By Azeem Ahmed Khan
Pakistan’s agriculture sector is targeted to grow by 3.6% in the fiscal year 2026-27, up from 2.9% growth recorded during FY26 despite flood damage, according to the Monthly Economic Update & Outlook, June 2026, released by the Finance Division.
The outlook indicates that the government expects a more balanced performance across key sub-sectors of agriculture in the next fiscal year, supported by better input availability, mechanisation, climate-smart technologies, stronger research and extension services, livestock reforms, aquaculture development and improved access to finance.
According to the report, livestock is projected to remain the strongest contributor within the agriculture sector, with a growth target of 3.9% for FY27. Other crops are targeted to grow by 3.5%, followed by important crops at 2.9%, fisheries at 1.7% and cotton ginning at 1.5%.
The report says the agriculture sector registered 2.9% growth in FY26 despite damage from floods, demonstrating resilience in farm-related activity. The sector is expected to improve further in FY27 as policy support and better input conditions help lift production prospects.
The availability of key agricultural inputs for the ongoing Kharif 2026 season has improved, the Finance Division noted. This improvement is important for sustaining crop activity and supporting the targeted recovery in the next fiscal year.
Agricultural credit disbursement also increased significantly during FY26. The report says credit disbursement rose by 18.9% to Rs2,457.9 billion during July-April FY26, compared with Rs2,066.6 billion in the same period last year.
The increase in credit reflects improved financing support for the agricultural sector, which is expected to help farmers access inputs, machinery, and other production needs.
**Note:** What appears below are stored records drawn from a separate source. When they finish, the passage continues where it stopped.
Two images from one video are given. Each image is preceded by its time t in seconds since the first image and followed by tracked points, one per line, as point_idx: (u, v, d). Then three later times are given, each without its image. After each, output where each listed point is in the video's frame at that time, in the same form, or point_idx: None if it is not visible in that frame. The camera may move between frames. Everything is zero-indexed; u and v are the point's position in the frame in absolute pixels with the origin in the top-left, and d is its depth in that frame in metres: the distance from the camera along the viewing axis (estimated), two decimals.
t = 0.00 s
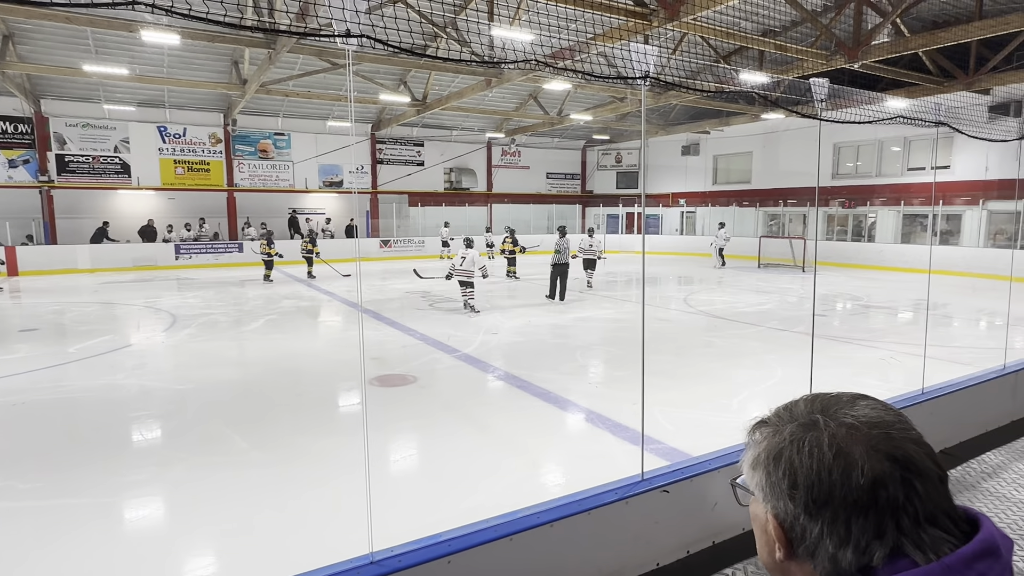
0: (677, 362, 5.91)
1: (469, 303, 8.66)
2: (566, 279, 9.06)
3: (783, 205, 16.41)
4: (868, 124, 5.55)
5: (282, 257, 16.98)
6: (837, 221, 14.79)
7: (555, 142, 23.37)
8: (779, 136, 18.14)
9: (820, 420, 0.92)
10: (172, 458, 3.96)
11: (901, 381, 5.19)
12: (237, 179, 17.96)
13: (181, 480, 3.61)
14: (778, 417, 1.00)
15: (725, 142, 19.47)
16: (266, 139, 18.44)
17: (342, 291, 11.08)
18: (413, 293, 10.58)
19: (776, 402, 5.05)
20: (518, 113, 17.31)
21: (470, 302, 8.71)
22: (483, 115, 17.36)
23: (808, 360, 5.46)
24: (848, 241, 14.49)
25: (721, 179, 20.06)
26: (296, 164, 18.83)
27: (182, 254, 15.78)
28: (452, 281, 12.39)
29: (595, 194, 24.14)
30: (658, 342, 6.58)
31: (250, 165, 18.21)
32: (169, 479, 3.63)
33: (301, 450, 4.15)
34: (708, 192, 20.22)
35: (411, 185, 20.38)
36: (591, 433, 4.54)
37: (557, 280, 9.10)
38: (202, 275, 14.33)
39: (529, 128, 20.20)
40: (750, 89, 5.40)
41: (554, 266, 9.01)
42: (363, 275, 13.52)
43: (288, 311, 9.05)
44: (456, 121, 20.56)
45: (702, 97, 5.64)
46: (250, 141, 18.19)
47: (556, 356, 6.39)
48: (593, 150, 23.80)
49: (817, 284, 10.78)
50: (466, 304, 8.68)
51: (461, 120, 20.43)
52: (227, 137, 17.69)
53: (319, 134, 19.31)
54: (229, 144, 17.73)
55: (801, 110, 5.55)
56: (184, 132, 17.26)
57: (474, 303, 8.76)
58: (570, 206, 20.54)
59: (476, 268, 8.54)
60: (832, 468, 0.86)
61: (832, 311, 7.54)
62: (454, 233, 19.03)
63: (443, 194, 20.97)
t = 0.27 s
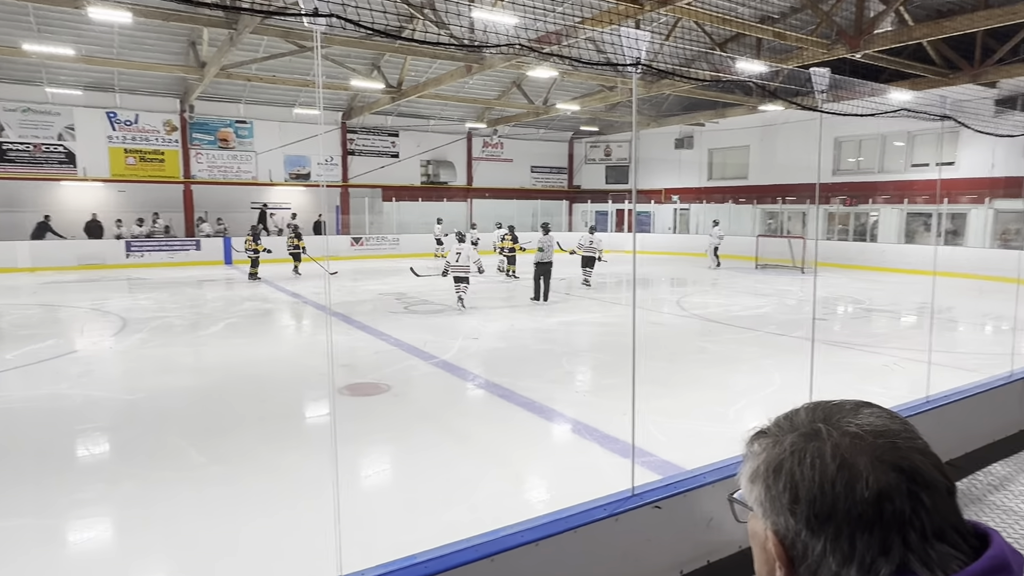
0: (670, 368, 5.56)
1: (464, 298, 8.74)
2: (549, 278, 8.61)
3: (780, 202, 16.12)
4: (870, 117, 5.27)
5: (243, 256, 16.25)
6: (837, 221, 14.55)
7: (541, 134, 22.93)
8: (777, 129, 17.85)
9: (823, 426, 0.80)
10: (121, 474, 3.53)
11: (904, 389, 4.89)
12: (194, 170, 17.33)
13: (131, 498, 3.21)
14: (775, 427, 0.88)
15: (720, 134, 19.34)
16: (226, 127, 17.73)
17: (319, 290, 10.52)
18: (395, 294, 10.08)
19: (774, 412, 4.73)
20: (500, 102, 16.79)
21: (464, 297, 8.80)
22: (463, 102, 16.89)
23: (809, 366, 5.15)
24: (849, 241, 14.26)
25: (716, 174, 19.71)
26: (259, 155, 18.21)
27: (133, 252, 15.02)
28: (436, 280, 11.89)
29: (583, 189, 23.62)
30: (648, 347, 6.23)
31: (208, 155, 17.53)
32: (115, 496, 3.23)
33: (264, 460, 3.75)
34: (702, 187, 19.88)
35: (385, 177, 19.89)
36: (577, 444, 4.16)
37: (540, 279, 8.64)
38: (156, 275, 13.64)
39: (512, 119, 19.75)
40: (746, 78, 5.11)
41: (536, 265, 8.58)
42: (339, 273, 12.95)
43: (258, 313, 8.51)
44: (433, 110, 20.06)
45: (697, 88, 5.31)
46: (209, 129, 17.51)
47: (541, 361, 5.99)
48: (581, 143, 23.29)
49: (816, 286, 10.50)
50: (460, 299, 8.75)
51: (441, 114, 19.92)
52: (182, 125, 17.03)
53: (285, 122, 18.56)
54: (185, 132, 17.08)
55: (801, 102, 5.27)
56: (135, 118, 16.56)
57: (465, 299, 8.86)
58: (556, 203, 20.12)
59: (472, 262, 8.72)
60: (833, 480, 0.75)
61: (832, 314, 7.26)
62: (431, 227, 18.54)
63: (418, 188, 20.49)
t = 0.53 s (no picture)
0: (679, 385, 4.71)
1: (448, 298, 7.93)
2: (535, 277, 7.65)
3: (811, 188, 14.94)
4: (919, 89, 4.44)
5: (167, 251, 14.84)
6: (881, 212, 13.22)
7: (529, 107, 21.59)
8: (811, 102, 16.71)
9: (867, 457, 0.68)
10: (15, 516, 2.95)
11: (961, 413, 4.08)
12: (108, 146, 15.32)
13: (22, 549, 2.69)
14: (807, 457, 0.74)
15: (743, 108, 18.16)
16: (147, 95, 15.70)
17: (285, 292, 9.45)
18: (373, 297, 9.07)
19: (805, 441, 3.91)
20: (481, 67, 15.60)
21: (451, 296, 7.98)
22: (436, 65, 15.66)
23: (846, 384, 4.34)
24: (894, 236, 12.92)
25: (736, 157, 18.63)
26: (188, 129, 16.25)
27: (33, 246, 13.55)
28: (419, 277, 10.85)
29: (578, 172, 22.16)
30: (653, 358, 5.37)
31: (125, 129, 15.50)
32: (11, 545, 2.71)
33: (185, 507, 3.10)
34: (721, 171, 18.70)
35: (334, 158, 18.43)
36: (573, 481, 3.42)
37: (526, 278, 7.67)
38: (59, 275, 12.24)
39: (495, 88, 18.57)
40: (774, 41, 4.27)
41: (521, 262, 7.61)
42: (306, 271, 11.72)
43: (212, 317, 7.51)
44: (398, 78, 18.72)
45: (715, 52, 4.49)
46: (126, 98, 15.54)
47: (527, 375, 5.12)
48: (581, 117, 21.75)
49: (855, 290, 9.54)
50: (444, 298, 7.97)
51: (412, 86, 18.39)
52: (92, 91, 15.08)
53: (220, 90, 16.67)
54: (96, 101, 15.13)
55: (837, 70, 4.47)
56: (35, 85, 14.60)
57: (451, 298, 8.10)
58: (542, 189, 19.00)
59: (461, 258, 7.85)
60: (878, 524, 0.64)
61: (874, 323, 6.41)
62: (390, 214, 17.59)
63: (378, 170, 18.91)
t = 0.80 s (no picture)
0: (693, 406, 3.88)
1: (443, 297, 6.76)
2: (517, 275, 6.64)
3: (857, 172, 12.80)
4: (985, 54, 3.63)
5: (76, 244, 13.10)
6: (940, 198, 10.96)
7: (513, 73, 17.08)
8: (851, 68, 13.92)
9: (911, 522, 0.39)
10: None
11: None
12: None
13: None
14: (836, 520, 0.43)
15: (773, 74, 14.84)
16: (43, 53, 12.48)
17: (248, 282, 8.40)
18: (350, 288, 8.03)
19: (854, 478, 3.07)
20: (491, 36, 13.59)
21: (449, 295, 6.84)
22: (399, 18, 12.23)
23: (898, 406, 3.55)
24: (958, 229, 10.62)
25: (765, 134, 15.17)
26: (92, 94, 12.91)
27: None
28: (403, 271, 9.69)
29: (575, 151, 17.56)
30: (664, 369, 4.50)
31: (16, 94, 12.33)
32: None
33: (77, 573, 2.31)
34: (747, 150, 15.36)
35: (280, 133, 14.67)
36: (565, 527, 2.63)
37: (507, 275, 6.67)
38: None
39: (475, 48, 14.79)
40: None
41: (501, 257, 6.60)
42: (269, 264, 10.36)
43: (160, 316, 6.56)
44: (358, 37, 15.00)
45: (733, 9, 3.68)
46: (15, 54, 12.30)
47: (513, 387, 4.24)
48: (580, 85, 17.35)
49: (909, 294, 8.00)
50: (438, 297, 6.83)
51: (398, 54, 15.65)
52: None
53: (133, 46, 13.22)
54: None
55: (886, 28, 3.66)
56: None
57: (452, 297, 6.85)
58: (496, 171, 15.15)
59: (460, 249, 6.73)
60: None
61: (932, 336, 5.54)
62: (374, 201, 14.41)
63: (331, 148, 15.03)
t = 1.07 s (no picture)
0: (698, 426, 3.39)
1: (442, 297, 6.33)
2: (491, 276, 6.11)
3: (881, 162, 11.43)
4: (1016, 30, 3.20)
5: None
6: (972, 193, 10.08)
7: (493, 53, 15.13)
8: (876, 46, 12.53)
9: (946, 553, 0.39)
10: None
11: None
12: None
13: None
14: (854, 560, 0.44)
15: (788, 56, 13.53)
16: None
17: (216, 284, 7.82)
18: (324, 292, 7.43)
19: (876, 507, 2.66)
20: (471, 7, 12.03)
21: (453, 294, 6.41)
22: None
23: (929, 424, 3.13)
24: (994, 228, 9.86)
25: (777, 121, 13.81)
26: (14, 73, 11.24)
27: None
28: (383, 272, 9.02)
29: (563, 141, 15.51)
30: (663, 382, 4.04)
31: None
32: None
33: None
34: (758, 138, 13.97)
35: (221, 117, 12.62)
36: (557, 565, 2.21)
37: (481, 275, 6.14)
38: None
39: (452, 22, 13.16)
40: None
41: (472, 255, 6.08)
42: (240, 263, 9.62)
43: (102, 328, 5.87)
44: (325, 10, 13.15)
45: None
46: None
47: (494, 401, 3.77)
48: (570, 65, 15.36)
49: (933, 300, 7.30)
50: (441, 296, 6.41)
51: (365, 29, 13.76)
52: None
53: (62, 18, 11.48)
54: None
55: (909, 5, 3.26)
56: None
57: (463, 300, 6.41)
58: (473, 161, 13.32)
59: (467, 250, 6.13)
60: None
61: (963, 349, 5.02)
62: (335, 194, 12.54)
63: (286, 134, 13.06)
Imports of agricultural machinery and implements also increased during the period under review. According to the Finance Division, machinery and implement imports rose by 24.8% to $123.8 million during July-May FY26 from $99.2 million last year, indicating growing investment in mechanisation.
Fertiliser offtake showed a mixed trend during the early months of Kharif 2026. Urea offtake during April-May stood at 882,000 tonnes, up 31.9% from the same period last year. However, diammonium phosphate (DAP) offtake during the same period stood at 146,000 tonnes, down 24.3% from last year.
The report attributed the reduction in DAP offtake to its high prices. The mixed fertiliser trend suggests that while urea use has strengthened, costly DAP remains a pressure point for crop input use.
Overall, the Finance Division’s outlook presents agriculture as a sector set for improved growth in FY27, with the targeted expansion relying on livestock performance, crop recovery, better credit flows, machinery imports and improved input availability.